These 3 Oral Habits Could Be Ruining Your Teeth
Bad habits are something all of us develop over our lifetime. As kids it may be something harmless like wiping your hands on your clothes. As we get older we may develop some more harmful habits such as smoking or anxious eating. We rarely stop and think about the damage that some habits can do to our teeth, especially if they seem innocuous. Below, we’re going to discuss the top three most common orally damaging habits, some of which may have developed when you were a child.
1. Parafunctional Oral Habits
Parafunctional oral habits include things such as bruxism (grinding & clenching), nail biting tongue thrusting and digit sucking, aka thumb sucking.

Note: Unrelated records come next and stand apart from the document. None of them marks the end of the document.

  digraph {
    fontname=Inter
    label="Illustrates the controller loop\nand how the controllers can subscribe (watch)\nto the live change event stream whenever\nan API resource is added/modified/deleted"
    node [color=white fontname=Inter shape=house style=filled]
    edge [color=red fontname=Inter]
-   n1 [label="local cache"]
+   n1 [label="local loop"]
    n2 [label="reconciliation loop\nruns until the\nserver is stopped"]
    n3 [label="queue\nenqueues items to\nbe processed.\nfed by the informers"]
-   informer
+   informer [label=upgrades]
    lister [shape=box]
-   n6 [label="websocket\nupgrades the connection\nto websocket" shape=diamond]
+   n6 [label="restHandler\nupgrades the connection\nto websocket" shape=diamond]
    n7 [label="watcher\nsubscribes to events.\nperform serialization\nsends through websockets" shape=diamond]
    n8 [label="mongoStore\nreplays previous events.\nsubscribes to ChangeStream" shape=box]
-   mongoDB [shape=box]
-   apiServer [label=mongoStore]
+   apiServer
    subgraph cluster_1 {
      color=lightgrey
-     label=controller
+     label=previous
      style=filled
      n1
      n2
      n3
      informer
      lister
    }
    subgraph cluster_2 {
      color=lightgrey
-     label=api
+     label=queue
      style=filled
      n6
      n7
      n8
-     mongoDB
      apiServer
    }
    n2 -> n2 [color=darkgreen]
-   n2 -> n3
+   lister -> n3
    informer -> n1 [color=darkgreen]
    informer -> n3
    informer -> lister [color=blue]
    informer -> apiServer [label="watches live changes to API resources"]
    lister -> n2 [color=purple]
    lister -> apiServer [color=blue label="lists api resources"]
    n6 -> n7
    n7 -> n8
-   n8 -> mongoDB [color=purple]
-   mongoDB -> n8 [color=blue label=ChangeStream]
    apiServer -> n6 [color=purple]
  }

Bruxism that occurs while you’re awake is often caused by stress, anxiety, tension or as a habit during periods of concentration. Bruxism can also occur while you’re asleep due to sleep-related chewing activity. Grinding or clenching your teeth can lead to a deterioration of your enamel as well as jaw disorders such as TMJ and headaches.

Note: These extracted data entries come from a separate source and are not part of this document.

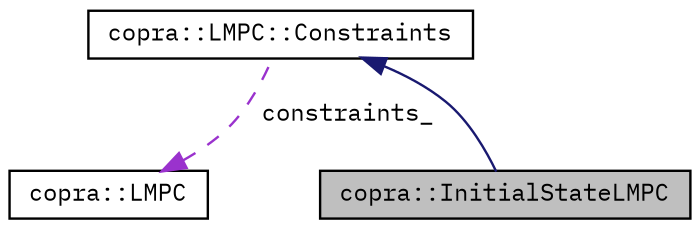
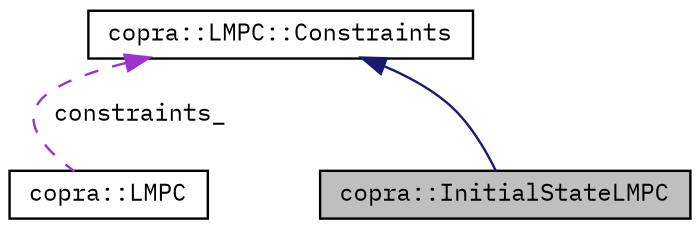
  digraph {
    fontname="IBM Plex Mono"
    node [color=black fillcolor=white fontname="IBM Plex Mono" fontsize=10 shape=record style=filled]
    edge [dir=back fontname="IBM Plex Mono" fontsize=10 labelfontname=Helvetica labelfontsize=10]
    n1 [fillcolor=grey75 fontcolor=black height=0.2 label="copra::InitialStateLMPC" width=0.4]
    n2 [height=0.2 label="copra::LMPC" width=0.4]
    n3 [height=0.2 label="copra::LMPC::Constraints" width=0.4]
    n3 -> n1 [color=midnightblue style=solid]
-   n2 -> n3 [color=darkorchid3 label=" constraints_" style=dashed]
+   n3 -> n2 [color=darkorchid3 label=" constraints_" style=dashed]
  }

Bruxism is fairly common among children, however they end up outgrowing this habit. Adults that continue to grind or clench their teeth may need to receive dental corrections to reshape the chewing surfaces of the teeth or wear mouth guards when they sleep.

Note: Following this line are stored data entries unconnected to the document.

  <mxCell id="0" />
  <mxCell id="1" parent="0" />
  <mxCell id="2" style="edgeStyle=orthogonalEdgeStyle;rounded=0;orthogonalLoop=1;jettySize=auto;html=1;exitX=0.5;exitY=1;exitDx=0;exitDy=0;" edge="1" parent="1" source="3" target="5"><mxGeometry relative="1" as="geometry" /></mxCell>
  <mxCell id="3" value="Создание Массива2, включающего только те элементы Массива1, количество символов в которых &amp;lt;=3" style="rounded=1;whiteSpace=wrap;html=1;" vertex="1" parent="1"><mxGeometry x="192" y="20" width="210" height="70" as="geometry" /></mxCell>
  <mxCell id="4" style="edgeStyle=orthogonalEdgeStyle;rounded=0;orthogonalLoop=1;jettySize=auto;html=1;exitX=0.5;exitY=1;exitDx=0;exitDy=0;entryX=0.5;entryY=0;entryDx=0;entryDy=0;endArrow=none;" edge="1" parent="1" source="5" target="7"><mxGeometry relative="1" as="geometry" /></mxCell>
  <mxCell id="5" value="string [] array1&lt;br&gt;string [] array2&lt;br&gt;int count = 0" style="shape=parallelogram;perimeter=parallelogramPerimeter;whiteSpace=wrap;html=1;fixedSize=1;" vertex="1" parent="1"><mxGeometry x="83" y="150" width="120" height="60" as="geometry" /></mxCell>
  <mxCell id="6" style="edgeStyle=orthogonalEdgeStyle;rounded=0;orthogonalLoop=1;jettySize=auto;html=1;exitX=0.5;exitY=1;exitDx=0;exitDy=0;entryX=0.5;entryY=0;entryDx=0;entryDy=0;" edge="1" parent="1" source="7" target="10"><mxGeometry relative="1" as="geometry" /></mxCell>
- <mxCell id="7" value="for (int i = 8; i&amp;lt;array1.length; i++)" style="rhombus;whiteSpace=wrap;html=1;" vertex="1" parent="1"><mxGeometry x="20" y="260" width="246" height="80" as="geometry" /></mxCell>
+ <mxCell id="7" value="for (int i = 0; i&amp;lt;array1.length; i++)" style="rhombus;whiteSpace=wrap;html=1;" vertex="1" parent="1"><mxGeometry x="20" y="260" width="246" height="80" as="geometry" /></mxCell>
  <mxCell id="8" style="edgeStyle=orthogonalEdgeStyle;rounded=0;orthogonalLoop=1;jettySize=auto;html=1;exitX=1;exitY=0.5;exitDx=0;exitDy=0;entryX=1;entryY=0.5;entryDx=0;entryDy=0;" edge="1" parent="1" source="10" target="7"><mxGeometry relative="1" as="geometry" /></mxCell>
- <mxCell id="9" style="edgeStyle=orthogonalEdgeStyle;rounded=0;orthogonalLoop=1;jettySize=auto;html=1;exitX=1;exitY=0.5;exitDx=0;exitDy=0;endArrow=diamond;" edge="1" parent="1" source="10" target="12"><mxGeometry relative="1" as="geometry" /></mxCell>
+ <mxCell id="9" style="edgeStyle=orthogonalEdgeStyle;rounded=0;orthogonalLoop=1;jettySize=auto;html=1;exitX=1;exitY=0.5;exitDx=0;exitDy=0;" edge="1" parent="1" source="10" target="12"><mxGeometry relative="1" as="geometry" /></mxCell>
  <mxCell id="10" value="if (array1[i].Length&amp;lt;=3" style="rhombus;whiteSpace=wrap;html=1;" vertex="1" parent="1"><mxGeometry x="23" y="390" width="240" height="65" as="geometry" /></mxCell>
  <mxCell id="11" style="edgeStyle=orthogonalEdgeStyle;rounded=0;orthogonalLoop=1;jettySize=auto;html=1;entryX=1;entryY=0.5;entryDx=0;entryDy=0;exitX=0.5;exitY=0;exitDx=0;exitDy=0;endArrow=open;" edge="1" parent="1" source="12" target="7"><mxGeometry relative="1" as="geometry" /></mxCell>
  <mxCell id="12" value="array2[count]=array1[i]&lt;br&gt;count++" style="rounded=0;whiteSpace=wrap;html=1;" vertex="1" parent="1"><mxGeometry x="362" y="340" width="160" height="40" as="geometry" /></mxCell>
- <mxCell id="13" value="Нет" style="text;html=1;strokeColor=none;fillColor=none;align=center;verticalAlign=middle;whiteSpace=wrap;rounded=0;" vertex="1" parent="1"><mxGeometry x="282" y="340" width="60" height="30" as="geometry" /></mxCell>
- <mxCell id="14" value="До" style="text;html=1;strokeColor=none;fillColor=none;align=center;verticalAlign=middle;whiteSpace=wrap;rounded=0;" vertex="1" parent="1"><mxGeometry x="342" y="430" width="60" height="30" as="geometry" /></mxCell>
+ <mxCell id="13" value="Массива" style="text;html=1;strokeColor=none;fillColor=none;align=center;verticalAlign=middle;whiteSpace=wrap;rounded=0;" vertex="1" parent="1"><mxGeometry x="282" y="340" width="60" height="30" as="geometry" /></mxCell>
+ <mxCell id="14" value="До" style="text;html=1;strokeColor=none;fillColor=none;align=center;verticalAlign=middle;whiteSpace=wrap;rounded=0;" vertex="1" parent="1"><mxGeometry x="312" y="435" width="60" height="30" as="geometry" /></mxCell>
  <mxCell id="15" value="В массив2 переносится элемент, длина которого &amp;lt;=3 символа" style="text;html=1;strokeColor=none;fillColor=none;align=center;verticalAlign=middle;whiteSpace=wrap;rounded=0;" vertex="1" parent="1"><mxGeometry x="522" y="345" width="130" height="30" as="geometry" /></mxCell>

Tongue thrusting and thumb sucking are other parafunctional oral habits that typically form in kids and while they may go away by the time adulthood sets in, they can cause oral issues before that. Both of these oral fixations can cause abnormal tooth positioning, especially as the adult teeth grow in, speech impediments and issues with jaw development. Some treatments for these habits include specific retainers like the Hawley appliance or thumb crib that discourages these poor habits.
2. Frequent Snacking
Constant snacking throughout the day, including sipping on sugary drinks can cause harmful bacteria to infiltrate your mouth. Sugary foods and drinks can cause cavities to form, while carb filled treats like chips or pretzels can increase the risk of plaque buildup and tartar. If you can’t go without snacking (we know it’s tough!) we recommend rinsing your mouth with water or a mouthwash to prevent food particles from staying lodged in between your teeth.
3. Brushing With Too Much Pressure
Brushing teeth is a big part in staying cavity, plaque and tartar free. However, you may form a habit of pushing down hard on your toothbrush when brushing since you may think this will help really get those bristles deep to uncover your pearly whites.
In reality aggressive brushing like that could cause receding gums, sensitive teeth or worn down enamel. Adopting a habit of putting as much pressure on your toothbrush as you would when writing with a pencil or investing in an electric toothbrush could help overcome brushing your teeth too harshly.